START Records provided
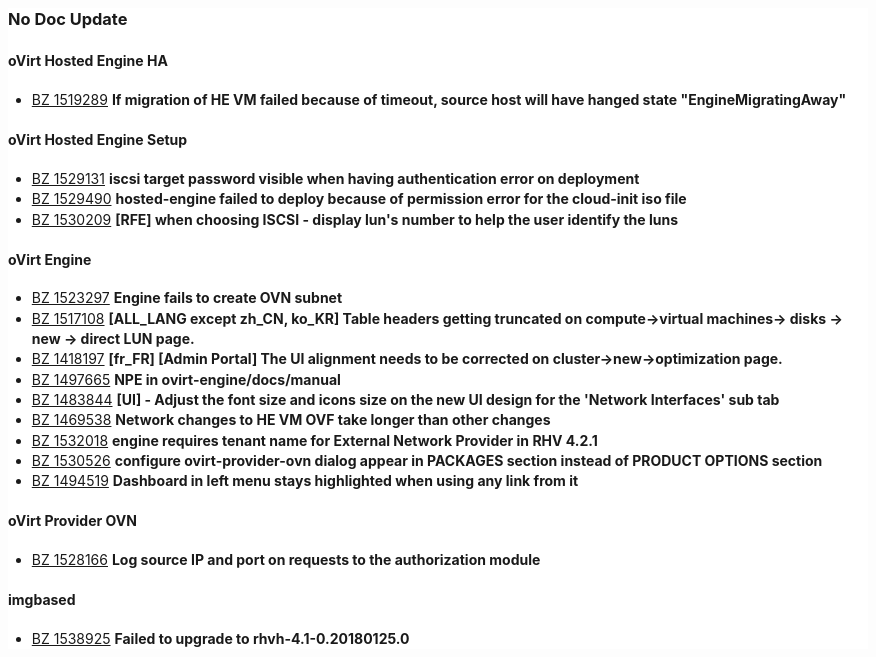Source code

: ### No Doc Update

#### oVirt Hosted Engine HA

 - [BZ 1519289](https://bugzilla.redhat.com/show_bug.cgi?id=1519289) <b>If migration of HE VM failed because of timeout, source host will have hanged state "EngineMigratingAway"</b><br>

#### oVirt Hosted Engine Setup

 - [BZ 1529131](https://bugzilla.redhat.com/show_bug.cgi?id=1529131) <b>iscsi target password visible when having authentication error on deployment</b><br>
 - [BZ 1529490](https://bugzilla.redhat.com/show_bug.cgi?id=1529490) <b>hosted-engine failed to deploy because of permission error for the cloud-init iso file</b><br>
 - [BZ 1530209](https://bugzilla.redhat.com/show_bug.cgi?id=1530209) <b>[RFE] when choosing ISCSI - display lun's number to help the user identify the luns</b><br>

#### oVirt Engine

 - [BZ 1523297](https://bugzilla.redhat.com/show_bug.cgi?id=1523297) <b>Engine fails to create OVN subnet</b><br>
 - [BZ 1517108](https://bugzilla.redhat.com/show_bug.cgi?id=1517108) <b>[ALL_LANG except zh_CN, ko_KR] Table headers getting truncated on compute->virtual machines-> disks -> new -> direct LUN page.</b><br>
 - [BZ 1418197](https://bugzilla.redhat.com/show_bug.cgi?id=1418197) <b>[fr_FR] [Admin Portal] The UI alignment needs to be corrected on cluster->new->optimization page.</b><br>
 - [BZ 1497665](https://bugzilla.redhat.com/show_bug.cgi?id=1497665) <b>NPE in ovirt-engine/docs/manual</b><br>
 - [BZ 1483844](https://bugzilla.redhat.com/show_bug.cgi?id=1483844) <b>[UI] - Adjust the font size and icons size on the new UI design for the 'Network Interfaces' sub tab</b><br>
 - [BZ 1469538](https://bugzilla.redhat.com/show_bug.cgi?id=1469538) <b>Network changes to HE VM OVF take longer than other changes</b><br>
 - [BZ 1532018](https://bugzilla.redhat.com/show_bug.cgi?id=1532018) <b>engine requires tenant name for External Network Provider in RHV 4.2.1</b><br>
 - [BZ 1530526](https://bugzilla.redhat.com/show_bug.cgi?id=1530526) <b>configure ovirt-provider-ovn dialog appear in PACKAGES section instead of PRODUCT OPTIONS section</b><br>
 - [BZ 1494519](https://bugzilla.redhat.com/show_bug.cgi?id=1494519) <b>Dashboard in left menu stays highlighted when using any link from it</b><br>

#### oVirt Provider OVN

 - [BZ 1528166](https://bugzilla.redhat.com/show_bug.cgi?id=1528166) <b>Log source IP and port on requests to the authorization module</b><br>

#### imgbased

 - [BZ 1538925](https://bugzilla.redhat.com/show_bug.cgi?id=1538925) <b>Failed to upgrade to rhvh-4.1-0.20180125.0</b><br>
END Records provided
_Task details_
This exercise calls for the lines from the one holding "<b>NPE in ovirt-engine/docs/manual</b><br>" through the end of the entries, transcribed exactly and with nothing more.

_Task output_
 - [BZ 1497665](https://bugzilla.redhat.com/show_bug.cgi?id=1497665) <b>NPE in ovirt-engine/docs/manual</b><br>
 - [BZ 1483844](https://bugzilla.redhat.com/show_bug.cgi?id=1483844) <b>[UI] - Adjust the font size and icons size on the new UI design for the 'Network Interfaces' sub tab</b><br>
 - [BZ 1469538](https://bugzilla.redhat.com/show_bug.cgi?id=1469538) <b>Network changes to HE VM OVF take longer than other changes</b><br>
 - [BZ 1532018](https://bugzilla.redhat.com/show_bug.cgi?id=1532018) <b>engine requires tenant name for External Network Provider in RHV 4.2.1</b><br>
 - [BZ 1530526](https://bugzilla.redhat.com/show_bug.cgi?id=1530526) <b>configure ovirt-provider-ovn dialog appear in PACKAGES section instead of PRODUCT OPTIONS section</b><br>
 - [BZ 1494519](https://bugzilla.redhat.com/show_bug.cgi?id=1494519) <b>Dashboard in left menu stays highlighted when using any link from it</b><br>

#### oVirt Provider OVN

 - [BZ 1528166](https://bugzilla.redhat.com/show_bug.cgi?id=1528166) <b>Log source IP and port on requests to the authorization module</b><br>

#### imgbased

 - [BZ 1538925](https://bugzilla.redhat.com/show_bug.cgi?id=1538925) <b>Failed to upgrade to rhvh-4.1-0.20180125.0</b><br>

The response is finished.